Richard Allen Taylor’s Punching Through the Egg of Space takes us on a wild ride where our own planet becomes “a diminishing dot.” We find the flip side of the ordinary in the simplicity of saltines, which, “in a pinch … can be communion bread,” and in the paradox of the human heart: “… if we love enough to make love/bombs, how many would it take to save the world?” Taylor deftly balances a constellation of humor, gravity, and exuberance. His new collection is a song of joy, a “celebration plucked from a banjo made in heaven.”

–Ann Campanella

Outbound

I am gone away, lifted off,
hurtling through space
in search of the holy grail,
my back to the sun,
Earth a diminishing dot.
I leave everything behind:
Eve, the serpent, the garden.
I am a white-hot particle of dust.
I ride a wave of light.
I abandon comfort,
eschew the womb.

I radiate from the center,
head for a star
different from the one that birthed me
but this star calls my name,
ignites in celebration at my coming,
flashes its yellow plasma.
A celestial lighthouse
guides me through shoals,
for at this speed
small collisions are fatal,
time shrinks to nothing.
I travel a thousand years.

It is barely a blink.
My eyes sting from the heat of passing
through space I only thought was empty
but cuts and burns like blowing sand.
This makes me homesick
but I overcome it, mutate,
cleaned and polished by friction,
unsure
where I will stop
or if anyone will know me
when I arrive.

 

Pilot Error

Lying on my back, eye lashes pinched
between finger and thumb, I pull back the eyelid
to make a pouch for the single drop
that falls like a water balloon.

Staphylococcus aureus, the most common
of bacteria, is everywhere, the doctor said,
but no one knows why or when
it will choose to establish a colony.

I try to trace back to the root cause.
After shaking hands at the funeral
I rummaged in my pockets for something
to wipe my eyes. Nothing found but
a napkin, folded so the fast-food logo wouldn’t

show. I dabbed with as much dignity
as I could, the germy paper smooth on skin,
rough on the eyes, everything connected
to everything else.

They missed the runway by three miles.

Now I am riding a distant ripple from that shock,
floating in bed, on my back, aiming the dropper
from point blank range, too close to see the drop
hurtle past the eye, splatter on my cheek.

 

3

If we ever lost the number three, then two
might be a crowd and trouble would come
in fours. Triangles would be missing

a side, two lines pointing somewhere, or nowhere.
Pythagoras would become puzzled, perhaps
unemployed with nothing to ponder, no theorem to sell.

Secondborn children would be followed
by twins. There would be no third-party candidates,
no rebellion against the two-party system, or else

limitless candidates would lead us to anarchy.
Each century would have a gap, the missing years
absent as a lost tooth.
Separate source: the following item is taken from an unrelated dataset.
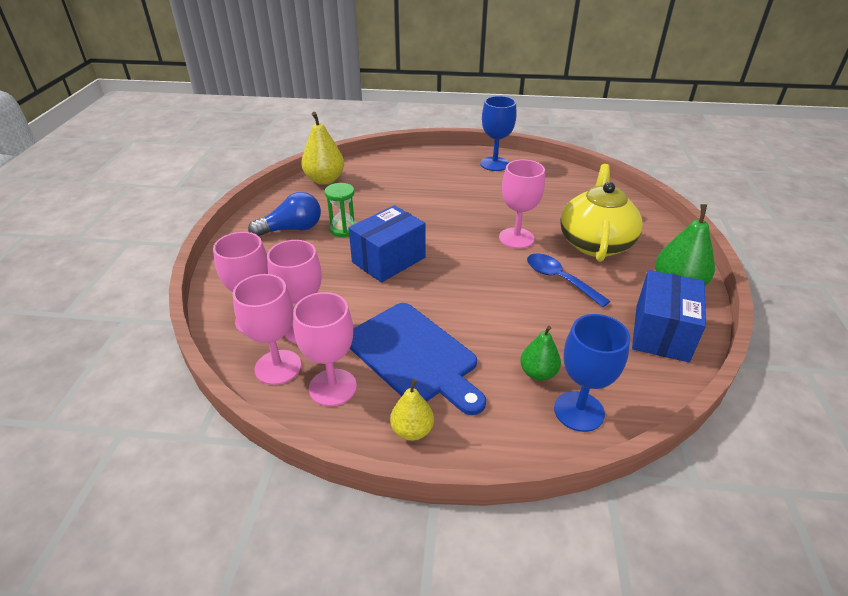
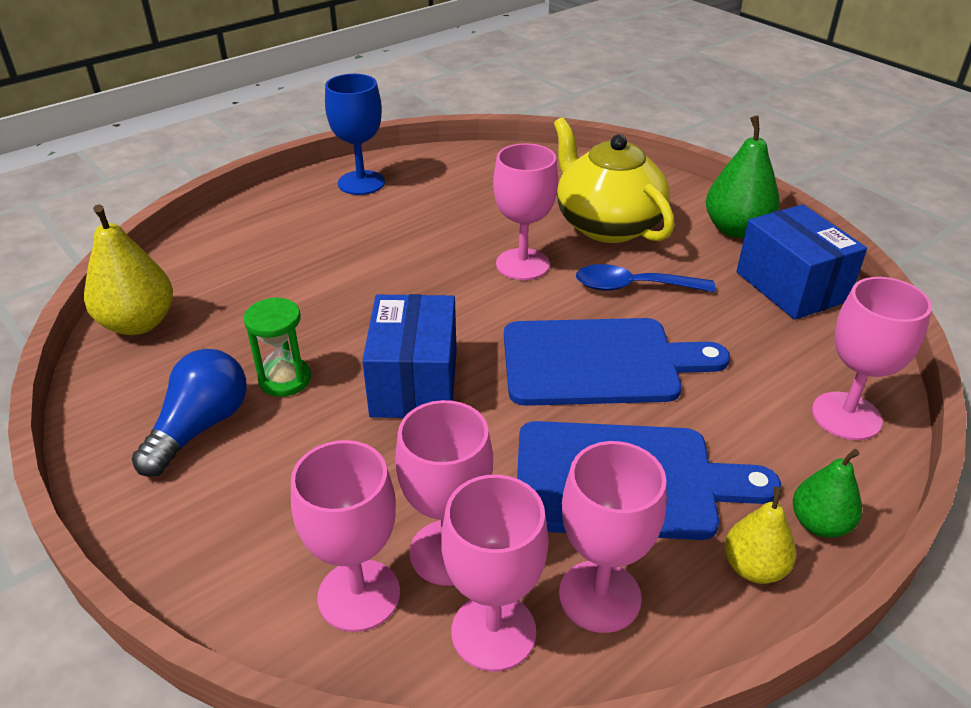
camera: 45 degrees left, 0 degrees up
green pear [520,326,561,381] -> green pear moved to [793,449,862,538]
blue goblet [554,314,630,432] -> pink goblet [812,277,932,440]
none -> blue cutting board [504,318,730,406]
Imagine the rise

in tricycle accident rates, as small riders, suddenly
minus a wheel, go hurtling over their handlebars.
There would be no “other woman” or “odd man out”

and with the three gone, all its multiples could not exist,
meaning that nine, twenty-seven, eighty one et cetera would disappear.
There would be no cubic feet, no cubic anything-

not even ice cubes to chill your drink. We would all miss
the third dimension, become flat people crawling on a map
of the world. And if you think that’s bad, try removing

every third line. We should pray that the most important number,
zero, will be safe, but first it will be necessary to decide which one
of the Holy Trinity we can do without.